LinkedIn Search: A Look Beneath the Hood

Last week, I had the good fortune to attend a presentation by John Wang, search architect at LinkedIn. You may have read my earlier posts about LinkedIn introducing faceted search and celebrating the interface from a user perspective. John’s presentation at the SDForum took a developer’s perspective, discussing the challenges of combining faceted search and social networking at scale.

John was kind enough to publish his slides, and I’ve embedded them above. Unfortunately, there’s no recording of the extensive Q&A (which included various attempts to get John to reveal the precise details of LinkedIn’s data volume), but the slides are quite meaty.

Personally, I learned two surprising things from the talk.

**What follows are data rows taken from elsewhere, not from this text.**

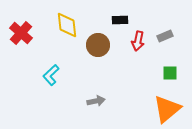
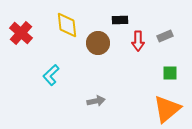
red arrow: rotated 12 degrees counterclockwise
brown circle: moved 2 px up
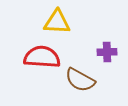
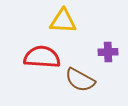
yellow triangle: moved 6 px right, 1 px up
purple cross: moved 1 px right
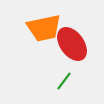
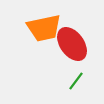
green line: moved 12 px right
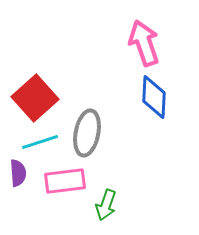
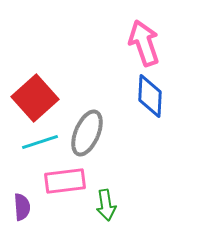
blue diamond: moved 4 px left, 1 px up
gray ellipse: rotated 12 degrees clockwise
purple semicircle: moved 4 px right, 34 px down
green arrow: rotated 28 degrees counterclockwise
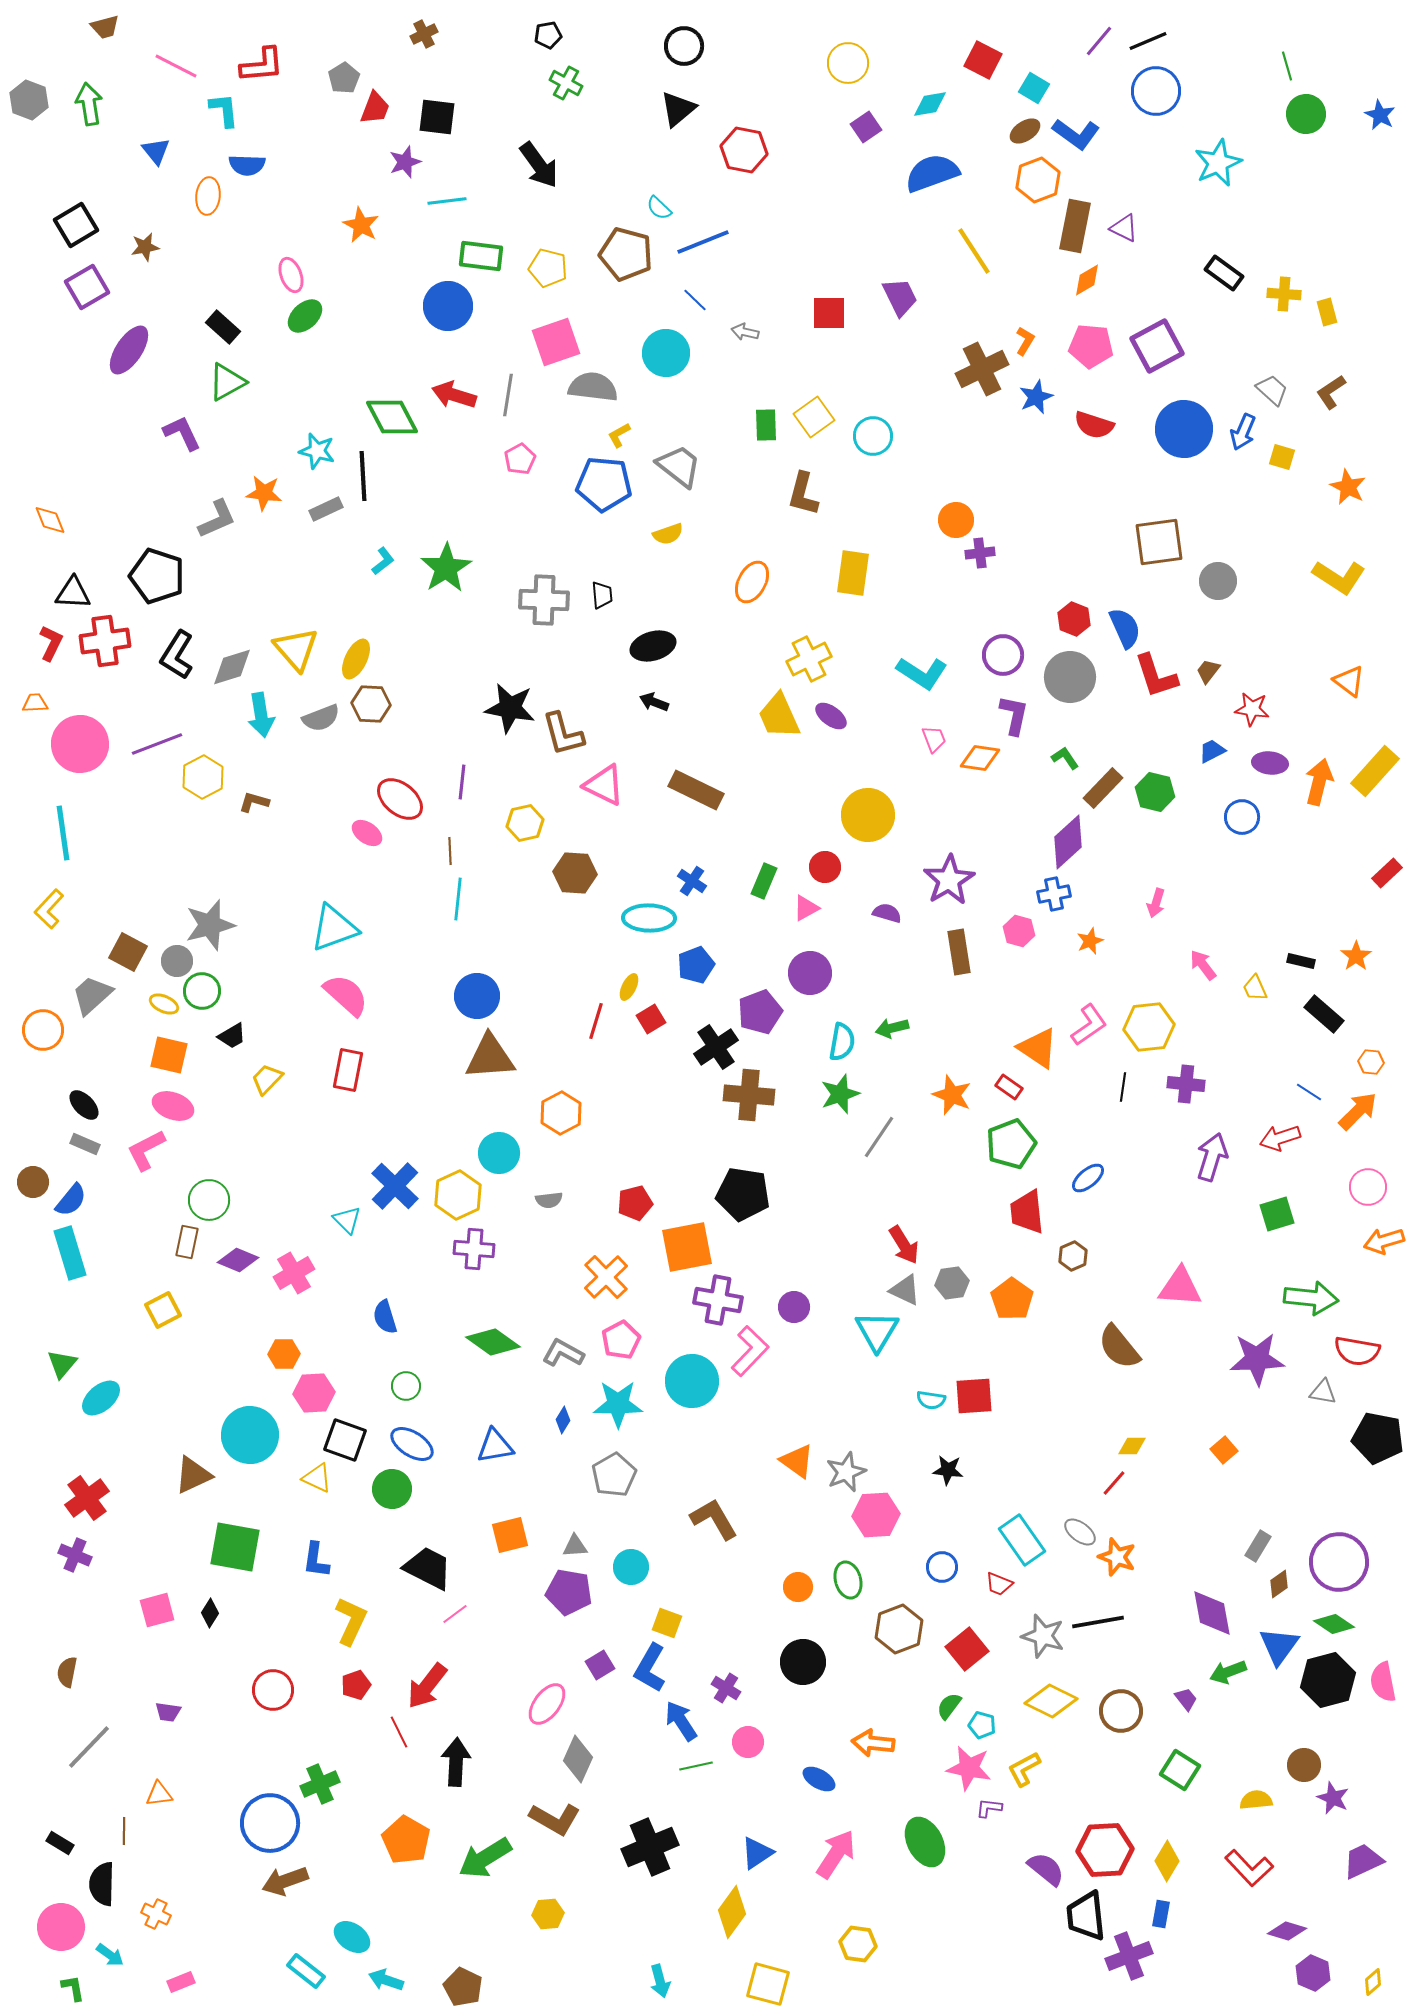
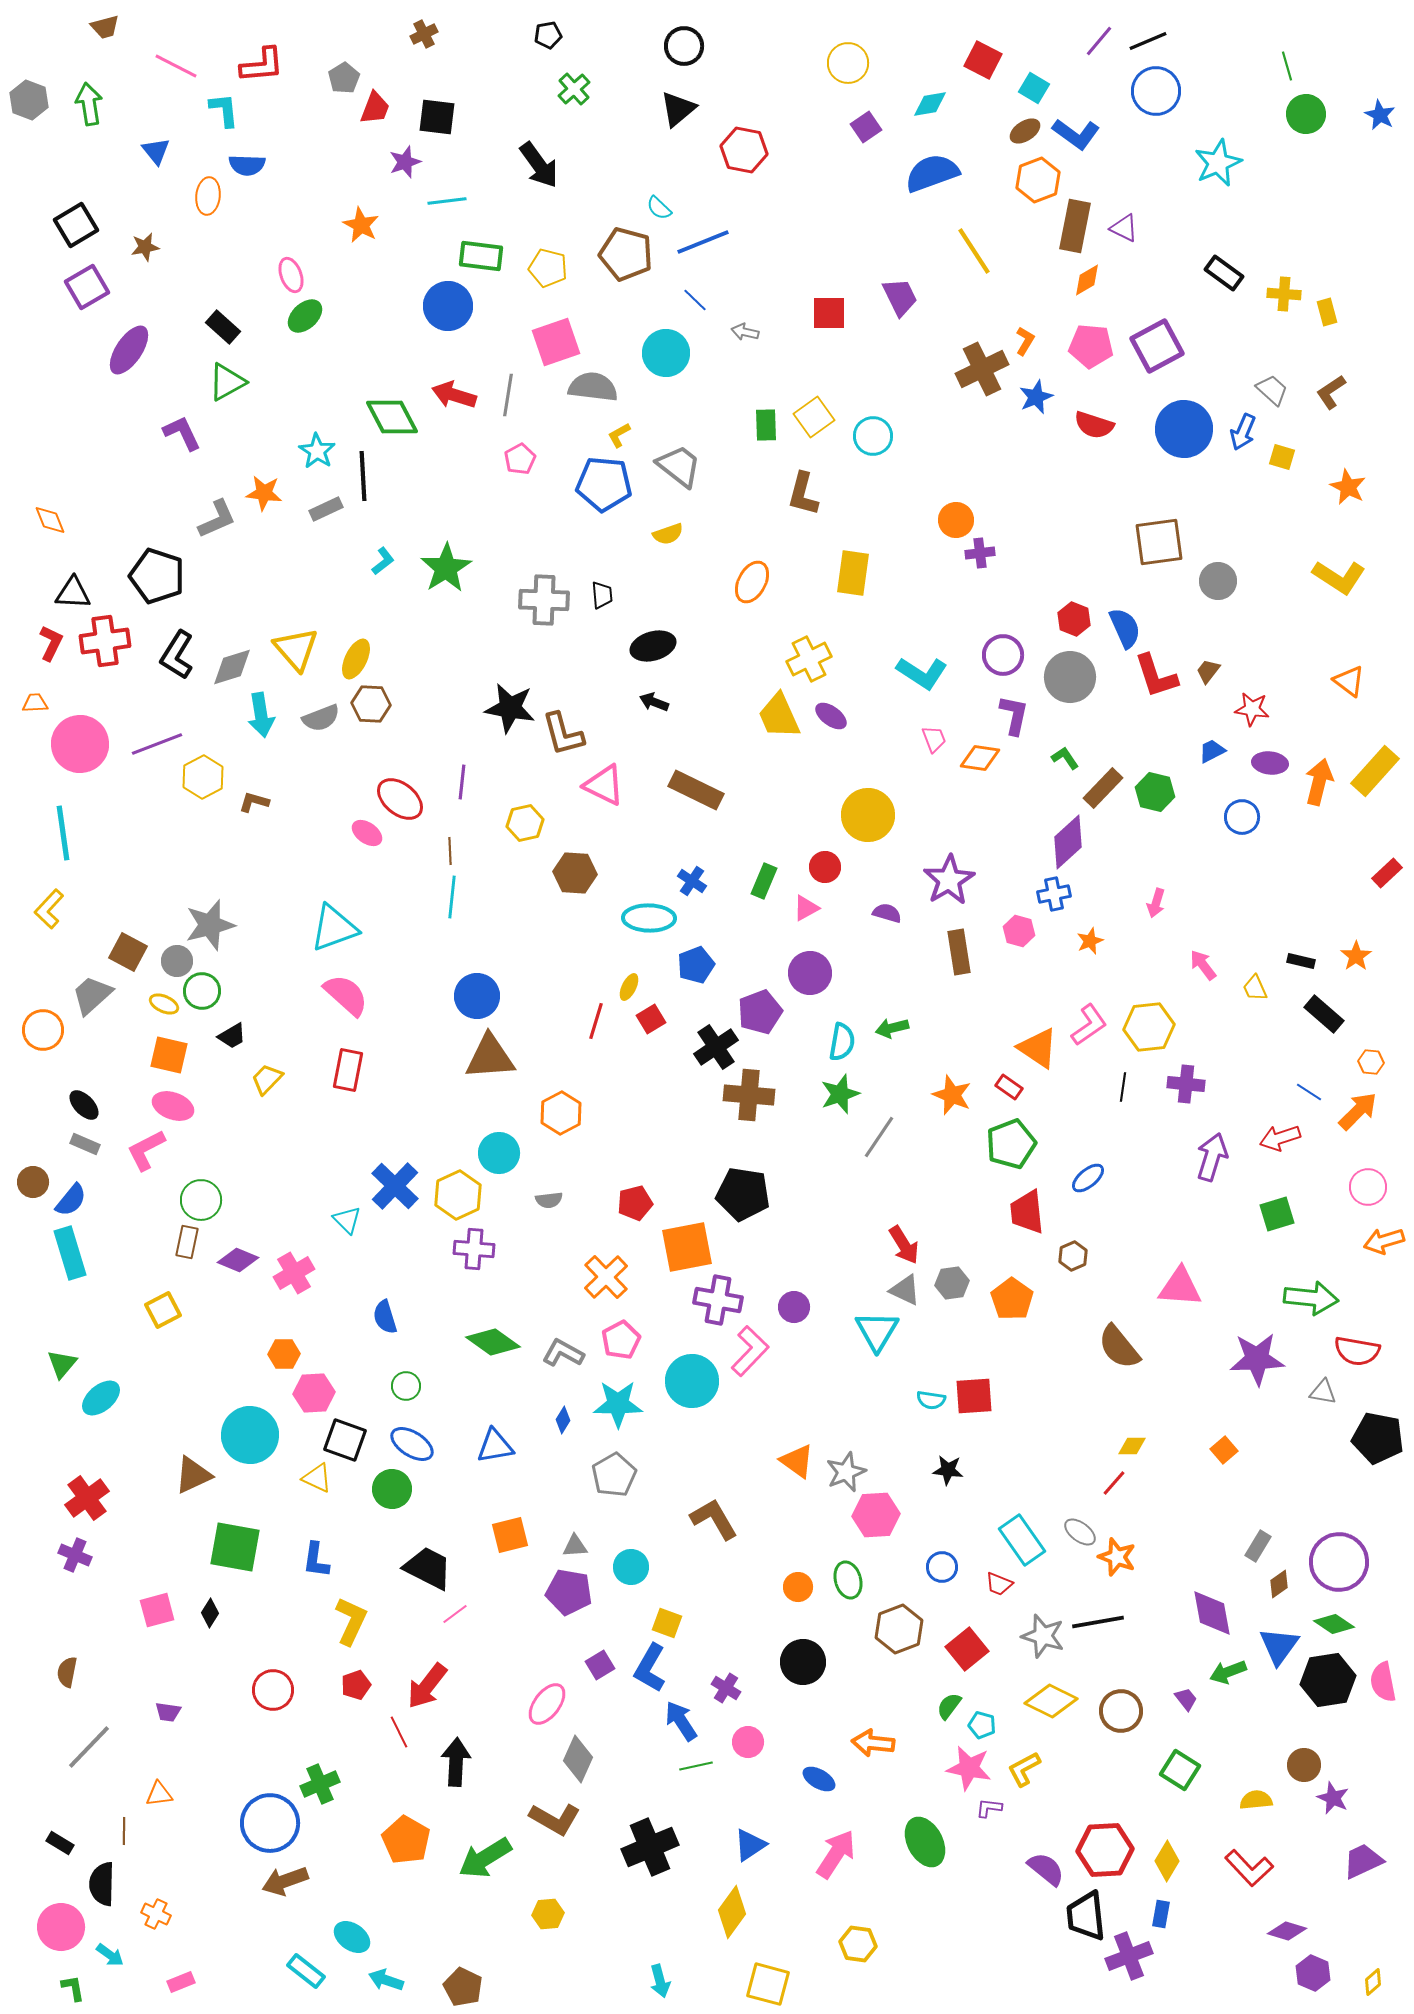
green cross at (566, 83): moved 8 px right, 6 px down; rotated 20 degrees clockwise
cyan star at (317, 451): rotated 18 degrees clockwise
cyan line at (458, 899): moved 6 px left, 2 px up
green circle at (209, 1200): moved 8 px left
black hexagon at (1328, 1680): rotated 6 degrees clockwise
blue triangle at (757, 1853): moved 7 px left, 8 px up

First, I was surprised that LinkedIn dismisses index/cache warming as “cheating”, instead computing almost everything in real time. Specifically, I would have expected LinkedIn to cache information like a user’s set of degree-two connections: these are expensive to compute at query time, especially when the social graph is distributed and sharded by user. I did ask John whether LinkedIn recomputes a user’s degree-two network during a session, and he admitted that LinkedIn is sensible enough to “cheat” and not perform this expensive but almost useless re-computation.

Second, I learned about reference search, a feature I may have missed because it is only available for premium LinkedIn accounts. It’s a nice feature, allowing you to search against company + date range pairs. People who are familiar with implementing faceted search may recognize the preservation of such associations between facet values as a gnarly implementation challenge.

All in all, it was a treat to get this look under the hood, as well as to finally meet John in person. I also ran into Gene Golovchinsky there–so much for my spending a few days on the west coast incognito!

In any case, I’m looking forward to seeing Gene, some of John’s colleagues, and many more interesting people at the Search and Social Media Workshop (SSM 2010) on Wednesday. My apologies to those who aren’t able to attend this oversubscribed event. I promise to blog about it!